Your assignment
For the entries below, say how many lines include the word "pour" and add nothing else.

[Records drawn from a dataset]
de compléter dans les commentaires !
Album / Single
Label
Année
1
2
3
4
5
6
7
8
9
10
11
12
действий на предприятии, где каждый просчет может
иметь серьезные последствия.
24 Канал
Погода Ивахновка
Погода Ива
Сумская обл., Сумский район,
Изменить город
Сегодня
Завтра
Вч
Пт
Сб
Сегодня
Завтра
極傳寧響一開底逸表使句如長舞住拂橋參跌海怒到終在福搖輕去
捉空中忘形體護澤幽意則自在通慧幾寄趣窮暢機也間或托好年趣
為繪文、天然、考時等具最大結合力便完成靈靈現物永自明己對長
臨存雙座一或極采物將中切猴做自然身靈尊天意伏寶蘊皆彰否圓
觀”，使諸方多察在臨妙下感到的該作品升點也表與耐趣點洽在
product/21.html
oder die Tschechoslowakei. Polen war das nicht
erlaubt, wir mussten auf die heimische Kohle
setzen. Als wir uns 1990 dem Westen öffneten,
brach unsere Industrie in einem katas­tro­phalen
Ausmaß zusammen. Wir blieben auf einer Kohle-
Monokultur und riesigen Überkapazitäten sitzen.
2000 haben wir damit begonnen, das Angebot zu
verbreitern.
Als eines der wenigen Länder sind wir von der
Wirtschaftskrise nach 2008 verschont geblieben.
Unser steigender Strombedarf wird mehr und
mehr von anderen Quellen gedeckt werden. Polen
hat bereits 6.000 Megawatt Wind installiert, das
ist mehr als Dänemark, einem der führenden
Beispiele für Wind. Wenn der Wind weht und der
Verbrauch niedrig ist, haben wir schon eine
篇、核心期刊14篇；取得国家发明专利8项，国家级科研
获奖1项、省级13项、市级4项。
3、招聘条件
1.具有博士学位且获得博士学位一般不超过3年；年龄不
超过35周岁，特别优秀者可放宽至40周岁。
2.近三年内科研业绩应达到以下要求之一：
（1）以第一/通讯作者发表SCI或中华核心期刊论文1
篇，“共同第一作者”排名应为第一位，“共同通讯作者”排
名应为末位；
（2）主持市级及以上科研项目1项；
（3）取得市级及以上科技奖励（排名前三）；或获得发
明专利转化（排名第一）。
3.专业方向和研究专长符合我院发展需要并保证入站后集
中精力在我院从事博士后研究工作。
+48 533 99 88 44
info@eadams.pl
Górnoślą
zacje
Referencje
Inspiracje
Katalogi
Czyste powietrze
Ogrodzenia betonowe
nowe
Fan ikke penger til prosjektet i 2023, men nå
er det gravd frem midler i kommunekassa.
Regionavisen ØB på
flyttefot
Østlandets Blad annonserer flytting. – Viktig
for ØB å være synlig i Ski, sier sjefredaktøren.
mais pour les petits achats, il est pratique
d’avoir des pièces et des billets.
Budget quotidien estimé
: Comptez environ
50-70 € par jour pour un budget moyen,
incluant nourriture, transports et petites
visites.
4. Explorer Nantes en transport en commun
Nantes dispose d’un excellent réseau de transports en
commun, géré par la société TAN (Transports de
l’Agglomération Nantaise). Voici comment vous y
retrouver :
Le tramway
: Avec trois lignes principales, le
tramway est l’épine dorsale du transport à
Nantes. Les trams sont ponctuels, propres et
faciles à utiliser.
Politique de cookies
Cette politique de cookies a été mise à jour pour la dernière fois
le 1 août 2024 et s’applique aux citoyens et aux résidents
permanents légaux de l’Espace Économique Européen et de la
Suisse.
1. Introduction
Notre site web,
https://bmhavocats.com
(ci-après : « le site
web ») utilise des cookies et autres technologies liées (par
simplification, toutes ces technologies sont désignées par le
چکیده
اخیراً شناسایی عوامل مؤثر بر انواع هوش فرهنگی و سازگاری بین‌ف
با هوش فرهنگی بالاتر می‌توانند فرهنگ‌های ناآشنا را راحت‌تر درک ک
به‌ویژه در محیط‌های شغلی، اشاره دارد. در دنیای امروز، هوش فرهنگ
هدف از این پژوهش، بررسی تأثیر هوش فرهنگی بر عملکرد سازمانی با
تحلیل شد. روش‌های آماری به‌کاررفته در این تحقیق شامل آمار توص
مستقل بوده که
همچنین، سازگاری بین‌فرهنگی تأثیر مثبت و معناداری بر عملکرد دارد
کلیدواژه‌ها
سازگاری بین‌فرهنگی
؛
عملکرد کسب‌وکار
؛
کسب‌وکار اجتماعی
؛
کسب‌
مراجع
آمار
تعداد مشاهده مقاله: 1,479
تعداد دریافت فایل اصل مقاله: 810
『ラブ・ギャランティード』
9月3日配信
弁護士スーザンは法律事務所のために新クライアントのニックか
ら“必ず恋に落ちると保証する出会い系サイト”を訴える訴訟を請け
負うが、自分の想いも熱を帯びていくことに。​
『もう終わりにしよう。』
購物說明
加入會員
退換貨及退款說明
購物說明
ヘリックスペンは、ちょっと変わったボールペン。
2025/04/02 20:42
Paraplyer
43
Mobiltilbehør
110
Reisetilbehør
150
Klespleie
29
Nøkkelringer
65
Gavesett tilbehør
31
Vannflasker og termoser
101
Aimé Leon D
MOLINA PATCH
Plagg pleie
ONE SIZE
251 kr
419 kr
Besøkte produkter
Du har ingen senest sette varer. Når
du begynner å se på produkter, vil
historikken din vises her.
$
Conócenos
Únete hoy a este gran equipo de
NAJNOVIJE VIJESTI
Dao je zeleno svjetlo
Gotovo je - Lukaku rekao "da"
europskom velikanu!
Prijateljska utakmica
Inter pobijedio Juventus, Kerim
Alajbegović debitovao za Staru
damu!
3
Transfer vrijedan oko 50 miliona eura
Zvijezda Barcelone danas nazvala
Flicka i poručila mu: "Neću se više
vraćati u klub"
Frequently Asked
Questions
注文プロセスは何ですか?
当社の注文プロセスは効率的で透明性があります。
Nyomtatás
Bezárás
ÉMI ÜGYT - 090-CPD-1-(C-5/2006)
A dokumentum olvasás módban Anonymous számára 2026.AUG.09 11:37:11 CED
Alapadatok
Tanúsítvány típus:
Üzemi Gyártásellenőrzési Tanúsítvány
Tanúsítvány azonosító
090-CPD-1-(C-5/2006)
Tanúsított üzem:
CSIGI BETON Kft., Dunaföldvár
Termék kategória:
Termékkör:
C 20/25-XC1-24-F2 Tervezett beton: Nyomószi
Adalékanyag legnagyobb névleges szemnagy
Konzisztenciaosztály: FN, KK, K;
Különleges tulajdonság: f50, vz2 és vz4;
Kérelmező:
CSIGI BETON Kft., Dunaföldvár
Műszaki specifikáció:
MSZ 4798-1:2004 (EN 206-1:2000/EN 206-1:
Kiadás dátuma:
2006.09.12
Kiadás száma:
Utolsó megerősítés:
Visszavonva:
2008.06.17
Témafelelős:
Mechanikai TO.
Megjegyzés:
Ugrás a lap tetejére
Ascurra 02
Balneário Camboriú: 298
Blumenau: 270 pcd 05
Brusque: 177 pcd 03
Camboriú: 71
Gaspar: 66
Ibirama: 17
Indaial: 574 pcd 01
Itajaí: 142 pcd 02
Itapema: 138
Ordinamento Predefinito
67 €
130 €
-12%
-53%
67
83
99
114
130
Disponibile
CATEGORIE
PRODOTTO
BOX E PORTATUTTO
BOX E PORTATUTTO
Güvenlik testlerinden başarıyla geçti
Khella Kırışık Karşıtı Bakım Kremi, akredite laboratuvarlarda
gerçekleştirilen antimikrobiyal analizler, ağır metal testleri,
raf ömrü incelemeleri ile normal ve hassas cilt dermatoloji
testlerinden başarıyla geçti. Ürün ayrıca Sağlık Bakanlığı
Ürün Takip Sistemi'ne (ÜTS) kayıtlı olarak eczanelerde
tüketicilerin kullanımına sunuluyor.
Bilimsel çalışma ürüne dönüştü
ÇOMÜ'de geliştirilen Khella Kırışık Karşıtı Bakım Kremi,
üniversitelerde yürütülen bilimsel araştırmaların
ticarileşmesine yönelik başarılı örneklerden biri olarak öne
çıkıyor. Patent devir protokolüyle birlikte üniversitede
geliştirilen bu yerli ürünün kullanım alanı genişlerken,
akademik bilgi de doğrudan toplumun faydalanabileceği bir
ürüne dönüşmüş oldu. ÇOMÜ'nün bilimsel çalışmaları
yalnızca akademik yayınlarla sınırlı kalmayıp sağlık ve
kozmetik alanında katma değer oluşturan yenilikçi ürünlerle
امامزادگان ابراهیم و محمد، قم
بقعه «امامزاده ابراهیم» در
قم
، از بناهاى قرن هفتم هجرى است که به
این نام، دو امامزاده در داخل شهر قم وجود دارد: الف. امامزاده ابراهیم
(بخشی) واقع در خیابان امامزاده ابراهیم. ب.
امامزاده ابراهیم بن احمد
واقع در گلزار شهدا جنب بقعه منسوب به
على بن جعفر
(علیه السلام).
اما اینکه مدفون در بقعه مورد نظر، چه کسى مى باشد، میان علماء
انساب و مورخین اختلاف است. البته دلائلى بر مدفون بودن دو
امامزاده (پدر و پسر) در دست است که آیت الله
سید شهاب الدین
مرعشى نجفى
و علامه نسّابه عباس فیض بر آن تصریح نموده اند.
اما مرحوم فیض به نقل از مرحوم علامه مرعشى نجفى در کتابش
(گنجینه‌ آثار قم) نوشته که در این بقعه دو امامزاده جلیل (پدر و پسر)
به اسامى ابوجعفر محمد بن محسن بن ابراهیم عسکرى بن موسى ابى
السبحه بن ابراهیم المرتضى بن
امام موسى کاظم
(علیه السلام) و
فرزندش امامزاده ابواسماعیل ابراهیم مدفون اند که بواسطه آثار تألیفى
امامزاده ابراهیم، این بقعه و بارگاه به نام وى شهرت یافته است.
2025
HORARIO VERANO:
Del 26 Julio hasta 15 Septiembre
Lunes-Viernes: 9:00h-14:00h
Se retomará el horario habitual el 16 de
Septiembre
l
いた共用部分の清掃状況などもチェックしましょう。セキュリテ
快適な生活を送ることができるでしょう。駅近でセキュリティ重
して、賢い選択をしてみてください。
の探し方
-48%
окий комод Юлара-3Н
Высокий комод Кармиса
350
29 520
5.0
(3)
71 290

Output of the exercise
3